▶ _THINGS TO DO_
A) Decide whether each statement agrees with the solar cost passage below, answering yes or no and quoting the words from the passage that settle it: (i) the cheaper system usually costs about $10,000 upfront; (ii) removing the system costs about $4,000; (iii) the STC scheme effectively ends in 2030.
B) Write the next part of the solar cost passage below, starting after its last sentence.

* Begin READING PASSAGE *

Now let’s work through some figures for a cheaper system with a ten-year warranty. This will typically run you around $10,000. It’s cheaper upfront, but the warranted lifespan only covers 146,000 kWh of generation – which works out to 6.8c per kWh.

To get a similar lifespan, you’re likely to have to replace the system after ten years. It’ll cost around $1,500 to remove and around $14,000 to replace. The extra $4,000 is because the number of STCs you’re entitled to for an install reduces each year, with the scheme effectively ending in 2030. (STCs, or small-scale technology certificates, are a form of rebate that help reduce the cost of solar.)

That adds up to a $25,500 upfront cost over twenty years, or 11.45 cents per kWh.

Then, we can do the same sums as before.

146,000 x 0.3 = $43,800

146,000 x 0.052 = $7,592

That’s a total of $51,392. Less the upfront costs, the total return on investment is $25,892 – a little bit over half the RoI on a higher-quality system. In some cases, such as with difficult roofs, the removal cost could be significantly higher.

* End READING PASSAGE *
* Begin STORED RECORDS *

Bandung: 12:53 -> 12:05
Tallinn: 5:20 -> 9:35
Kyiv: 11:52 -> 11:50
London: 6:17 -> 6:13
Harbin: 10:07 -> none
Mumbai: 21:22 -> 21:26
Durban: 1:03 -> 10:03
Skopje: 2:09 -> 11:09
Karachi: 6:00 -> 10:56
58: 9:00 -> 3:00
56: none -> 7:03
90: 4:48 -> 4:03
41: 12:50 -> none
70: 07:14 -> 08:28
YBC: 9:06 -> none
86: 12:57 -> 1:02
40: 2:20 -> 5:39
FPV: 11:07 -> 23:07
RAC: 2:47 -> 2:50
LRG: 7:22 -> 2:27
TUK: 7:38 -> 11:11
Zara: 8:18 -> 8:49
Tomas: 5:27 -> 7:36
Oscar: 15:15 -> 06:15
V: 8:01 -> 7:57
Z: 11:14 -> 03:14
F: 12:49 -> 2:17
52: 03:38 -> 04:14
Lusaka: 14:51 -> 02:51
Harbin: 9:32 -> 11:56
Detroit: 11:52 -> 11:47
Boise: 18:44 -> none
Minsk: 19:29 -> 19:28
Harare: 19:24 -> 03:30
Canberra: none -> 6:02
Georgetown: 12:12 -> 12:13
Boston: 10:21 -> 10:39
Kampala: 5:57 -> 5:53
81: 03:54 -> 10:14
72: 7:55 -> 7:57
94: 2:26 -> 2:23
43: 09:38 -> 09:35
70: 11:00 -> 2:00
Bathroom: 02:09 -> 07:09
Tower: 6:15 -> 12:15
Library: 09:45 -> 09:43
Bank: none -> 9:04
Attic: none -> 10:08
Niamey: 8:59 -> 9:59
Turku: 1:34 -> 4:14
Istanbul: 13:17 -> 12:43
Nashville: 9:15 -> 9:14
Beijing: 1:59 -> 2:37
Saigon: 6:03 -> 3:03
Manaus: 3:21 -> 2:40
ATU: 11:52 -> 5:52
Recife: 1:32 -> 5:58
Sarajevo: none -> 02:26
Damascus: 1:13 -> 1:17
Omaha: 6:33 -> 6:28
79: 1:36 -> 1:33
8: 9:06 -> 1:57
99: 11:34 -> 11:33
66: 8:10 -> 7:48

* End STORED RECORDS *

▶ _WRITTEN RESPONSES_
A)
(i) Yes: "This will typically run you around $10,000."
(ii) No: "It’ll cost around $1,500 to remove"
(iii) Yes: "with the scheme effectively ending in 2030"

B)
Full transparency and honesty

To make sure you know we’re not fudging the numbers, we’ve used the same assumptions for both systems. Here’s an explanation of those assumptions:

  1. The panels are north facing: Facing north is the most efficient placement for your panels and generates the most electricity.
  2. The price of power will stay the same: Admittedly, this almost certainly won’t happen. However, given Australia is currently looking at power price rises, this only makes solar more valuable in the long run.
  3. There will be no additional rebates or changes to STCs: Additional rebates could make the math even more favourable to solar, but reductions could reduce RoI. It’s best to talk to an expert you trust so you can get all the facts.
  4. The panels last their full warranted lifespan: Many poor-quality systems replaced by G Store at six to eight years old rather than ten, as we assume here. In most cases, these households can’t claim their warranty because both the installer and manufacturer have since closed shop and disappeared. This does make our examples slightly more favourable to the cheaper systems.

A choice between upfront cost and long-term relief

As the above examples show, the choice between a higher-end or cheaper solar system comes down to what you need. If you’re willing to eat the longer-term costs and just want lower prices today, then a cheaper option could be right for you.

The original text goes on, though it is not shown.